RECORDED DATA:
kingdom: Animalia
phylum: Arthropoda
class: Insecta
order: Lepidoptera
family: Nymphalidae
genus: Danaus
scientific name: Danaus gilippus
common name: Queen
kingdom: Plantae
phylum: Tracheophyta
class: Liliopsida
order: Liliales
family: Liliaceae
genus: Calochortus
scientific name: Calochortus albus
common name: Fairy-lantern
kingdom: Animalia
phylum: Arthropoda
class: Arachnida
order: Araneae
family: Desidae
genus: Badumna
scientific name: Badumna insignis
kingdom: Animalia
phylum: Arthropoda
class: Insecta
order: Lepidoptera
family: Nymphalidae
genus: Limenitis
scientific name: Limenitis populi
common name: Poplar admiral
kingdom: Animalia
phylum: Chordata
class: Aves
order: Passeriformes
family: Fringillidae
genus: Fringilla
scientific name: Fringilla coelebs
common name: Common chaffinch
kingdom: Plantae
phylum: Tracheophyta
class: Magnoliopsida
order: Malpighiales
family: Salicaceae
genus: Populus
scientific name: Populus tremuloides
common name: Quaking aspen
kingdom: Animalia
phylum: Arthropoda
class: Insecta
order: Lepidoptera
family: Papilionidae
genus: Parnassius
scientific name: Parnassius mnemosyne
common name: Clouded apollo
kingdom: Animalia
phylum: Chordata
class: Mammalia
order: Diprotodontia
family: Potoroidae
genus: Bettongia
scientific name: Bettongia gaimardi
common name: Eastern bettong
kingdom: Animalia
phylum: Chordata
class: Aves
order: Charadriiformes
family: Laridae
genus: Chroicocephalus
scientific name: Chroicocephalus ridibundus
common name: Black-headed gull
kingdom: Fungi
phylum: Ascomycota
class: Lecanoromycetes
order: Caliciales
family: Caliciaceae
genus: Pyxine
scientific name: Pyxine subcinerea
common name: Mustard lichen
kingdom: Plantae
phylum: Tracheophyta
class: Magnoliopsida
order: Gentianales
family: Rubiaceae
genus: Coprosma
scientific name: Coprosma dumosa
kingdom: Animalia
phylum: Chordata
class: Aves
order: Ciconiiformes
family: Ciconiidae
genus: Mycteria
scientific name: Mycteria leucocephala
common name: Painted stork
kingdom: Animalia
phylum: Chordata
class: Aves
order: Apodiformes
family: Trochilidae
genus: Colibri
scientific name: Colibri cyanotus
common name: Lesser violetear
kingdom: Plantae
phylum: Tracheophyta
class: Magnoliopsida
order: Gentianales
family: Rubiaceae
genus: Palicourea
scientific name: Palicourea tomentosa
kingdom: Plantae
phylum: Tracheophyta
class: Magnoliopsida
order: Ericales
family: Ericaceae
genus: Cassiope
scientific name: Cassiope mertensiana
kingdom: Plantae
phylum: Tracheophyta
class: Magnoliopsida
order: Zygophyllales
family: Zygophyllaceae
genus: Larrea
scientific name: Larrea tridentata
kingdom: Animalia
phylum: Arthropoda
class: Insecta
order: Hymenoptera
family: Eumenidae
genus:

WRITTEN EXERCISE: Go through all the lines above and switch every "common name" to "everyday name", keeping everything else the same.

FULL SOLUTION:
kingdom: Animalia
phylum: Arthropoda
class: Insecta
order: Lepidoptera
family: Nymphalidae
genus: Danaus
scientific name: Danaus gilippus
everyday name: Queen
kingdom: Plantae
phylum: Tracheophyta
class: Liliopsida
order: Liliales
family: Liliaceae
genus: Calochortus
scientific name: Calochortus albus
everyday name: Fairy-lantern
kingdom: Animalia
phylum: Arthropoda
class: Arachnida
order: Araneae
family: Desidae
genus: Badumna
scientific name: Badumna insignis
kingdom: Animalia
phylum: Arthropoda
class: Insecta
order: Lepidoptera
family: Nymphalidae
genus: Limenitis
scientific name: Limenitis populi
everyday name: Poplar admiral
kingdom: Animalia
phylum: Chordata
class: Aves
order: Passeriformes
family: Fringillidae
genus: Fringilla
scientific name: Fringilla coelebs
everyday name: Common chaffinch
kingdom: Plantae
phylum: Tracheophyta
class: Magnoliopsida
order: Malpighiales
family: Salicaceae
genus: Populus
scientific name: Populus tremuloides
everyday name: Quaking aspen
kingdom: Animalia
phylum: Arthropoda
class: Insecta
order: Lepidoptera
family: Papilionidae
genus: Parnassius
scientific name: Parnassius mnemosyne
everyday name: Clouded apollo
kingdom: Animalia
phylum: Chordata
class: Mammalia
order: Diprotodontia
family: Potoroidae
genus: Bettongia
scientific name: Bettongia gaimardi
everyday name: Eastern bettong
kingdom: Animalia
phylum: Chordata
class: Aves
order: Charadriiformes
family: Laridae
genus: Chroicocephalus
scientific name: Chroicocephalus ridibundus
everyday name: Black-headed gull
kingdom: Fungi
phylum: Ascomycota
class: Lecanoromycetes
order: Caliciales
family: Caliciaceae
genus: Pyxine
scientific name: Pyxine subcinerea
everyday name: Mustard lichen
kingdom: Plantae
phylum: Tracheophyta
class: Magnoliopsida
order: Gentianales
family: Rubiaceae
genus: Coprosma
scientific name: Coprosma dumosa
kingdom: Animalia
phylum: Chordata
class: Aves
order: Ciconiiformes
family: Ciconiidae
genus: Mycteria
scientific name: Mycteria leucocephala
everyday name: Painted stork
kingdom: Animalia
phylum: Chordata
class: Aves
order: Apodiformes
family: Trochilidae
genus: Colibri
scientific name: Colibri cyanotus
everyday name: Lesser violetear
kingdom: Plantae
phylum: Tracheophyta
class: Magnoliopsida
order: Gentianales
family: Rubiaceae
genus: Palicourea
scientific name: Palicourea tomentosa
kingdom: Plantae
phylum: Tracheophyta
class: Magnoliopsida
order: Ericales
family: Ericaceae
genus: Cassiope
scientific name: Cassiope mertensiana
kingdom: Plantae
phylum: Tracheophyta
class: Magnoliopsida
order: Zygophyllales
family: Zygophyllaceae
genus: Larrea
scientific name: Larrea tridentata
kingdom: Animalia
phylum: Arthropoda
class: Insecta
order: Hymenoptera
family: Eumenidae
genus:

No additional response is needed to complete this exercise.